--- START OF Quoted passage ---

# Household Debt Inequalities



## Source

For this example we're extracting the tables 11 and 12 from an xls dataset dealing with household debt inequalities.

The example highlights using iteration to join multiple tables into a coherent whole.

In [None]:
from typing import List
from tidychef import acquire, preview
from tidychef.selection import XlsSelectable

tables: List[XlsSelectable] = acquire.xls.http("https://raw.githubusercontent.com/mikeAdamss/tidychef/main/tests/fixtures/xls/householddebtdataset.xls", tables="Table 11|Table 12")
for table in tables:
    preview(table)

From an xls source which can be [downloaded here](https://raw.githubusercontent.com/mikeAdamss/tidychef/main/tests/fixtures/xls/householddebtdataset.xls).

## Requirements

- We're going to extract "Period" from the obvious dates in column A.

--- END OF Quoted passage ---
--- START OF Stored records ---

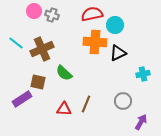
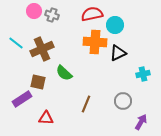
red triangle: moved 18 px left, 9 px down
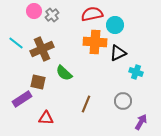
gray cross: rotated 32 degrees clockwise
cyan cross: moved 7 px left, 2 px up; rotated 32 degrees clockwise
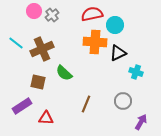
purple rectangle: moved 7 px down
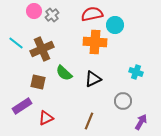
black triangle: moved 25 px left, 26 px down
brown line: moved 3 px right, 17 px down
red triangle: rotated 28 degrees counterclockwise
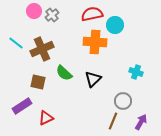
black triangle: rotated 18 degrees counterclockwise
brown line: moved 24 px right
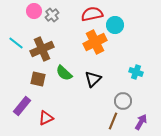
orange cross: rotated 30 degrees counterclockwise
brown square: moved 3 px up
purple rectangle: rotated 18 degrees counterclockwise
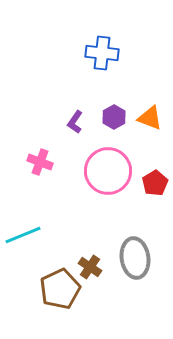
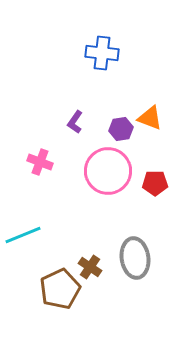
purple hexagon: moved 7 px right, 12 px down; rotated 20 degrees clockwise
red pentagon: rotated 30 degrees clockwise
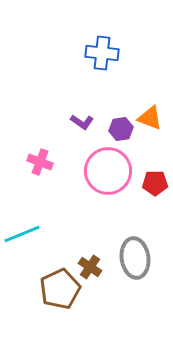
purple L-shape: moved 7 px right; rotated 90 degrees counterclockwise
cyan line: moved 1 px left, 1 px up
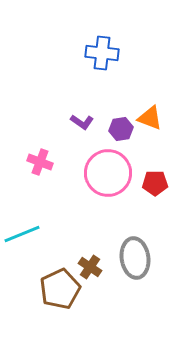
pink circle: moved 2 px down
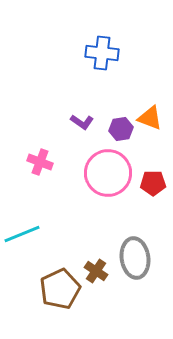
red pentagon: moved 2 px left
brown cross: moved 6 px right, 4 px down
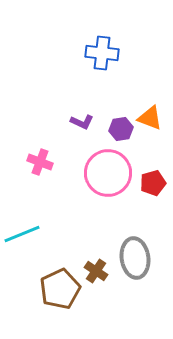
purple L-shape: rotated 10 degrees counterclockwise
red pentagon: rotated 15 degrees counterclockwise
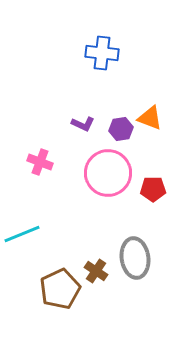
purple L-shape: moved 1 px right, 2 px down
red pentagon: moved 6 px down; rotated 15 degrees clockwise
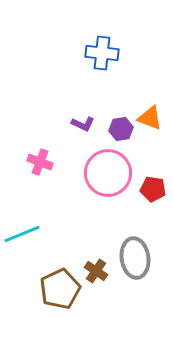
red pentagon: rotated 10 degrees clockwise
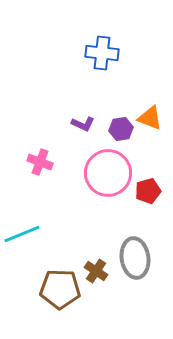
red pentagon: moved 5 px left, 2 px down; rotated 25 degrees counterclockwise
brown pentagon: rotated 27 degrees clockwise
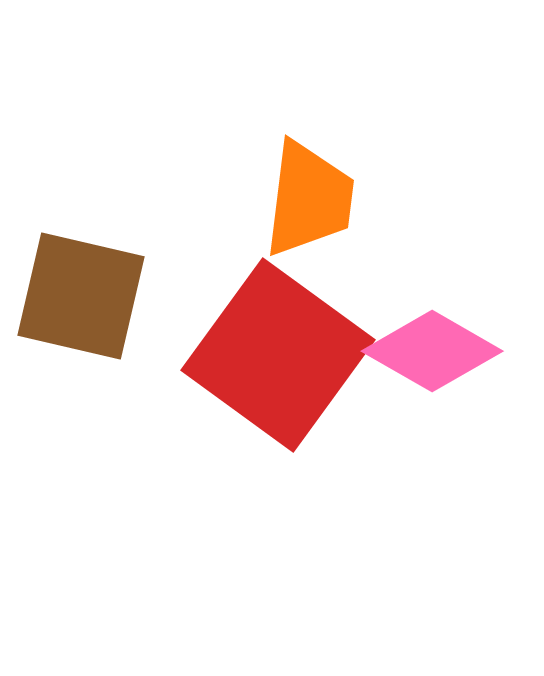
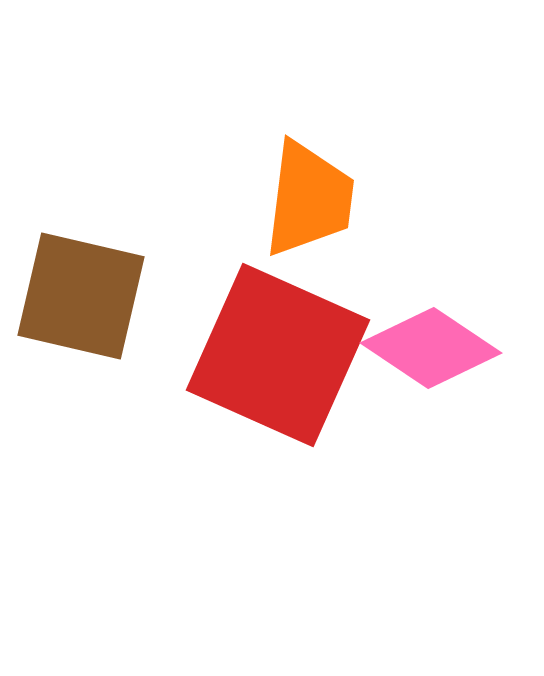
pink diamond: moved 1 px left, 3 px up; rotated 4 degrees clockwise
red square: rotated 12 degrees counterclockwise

--- END OF Stored records ---
--- START OF Stored records ---

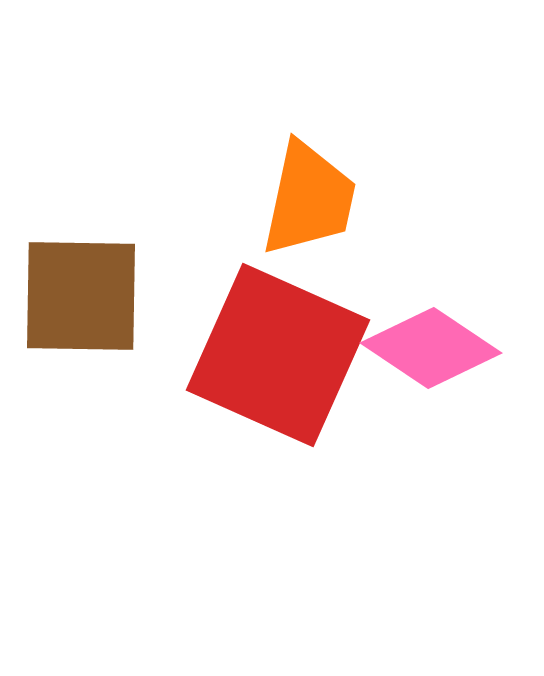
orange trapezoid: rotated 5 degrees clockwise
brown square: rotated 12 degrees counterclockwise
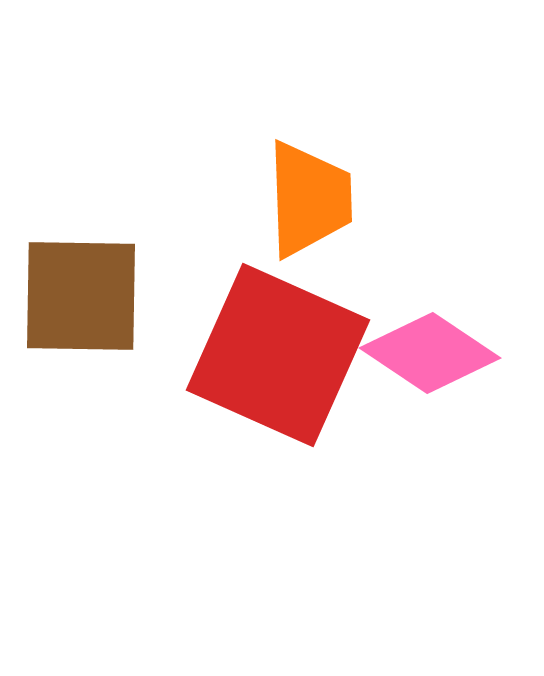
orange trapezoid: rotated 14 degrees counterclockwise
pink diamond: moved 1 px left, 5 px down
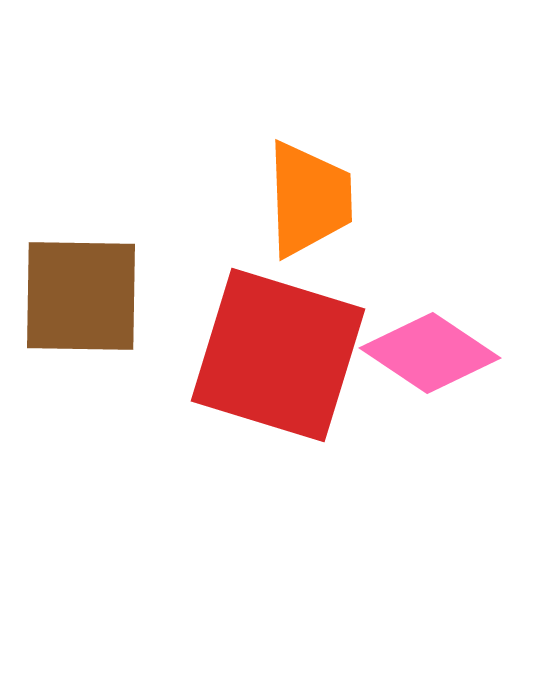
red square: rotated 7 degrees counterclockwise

--- END OF Stored records ---

## Work instructions
1) Which tables does the household debt inequalities page extract from the xls dataset?
2) Do the following statements agree with the household debt inequalities page? (a) The example shows iteration being used to join several tables into one whole. (b) "Period" is taken from dates in column B. (c) The source data comes from a csv file.
3) Continue the household debt inequalities page from its last line.

## Response list
1) Tables 11 and 12.

2)
(a) Yes: "The example highlights using iteration to join multiple tables into a coherent whole."
(b) No: "We're going to extract "Period" from the obvious dates in column A."
(c) No: "For this example we're extracting the tables 11 and 12 from an xls dataset dealing with household debt inequalities."

3)
- We're just going to call the principle field indicated by column A "Category".
- We're going to take "Great Britain" as a constant for a column named "Area".
- We're going to take the headers on row 4 as "Financial Liability"
- As an additional exercise we're going to use a horizontal condition to create a "Unit Of Measure" column to be one of "Pounds Sterling", "Percent", "Ratio" or "Number" depending on the category.
- We're going to prefix "Category" as extracted from table 12 with "Education: " to make the data a little easier to understand.
- We're going to join both tables into a single tidy data output.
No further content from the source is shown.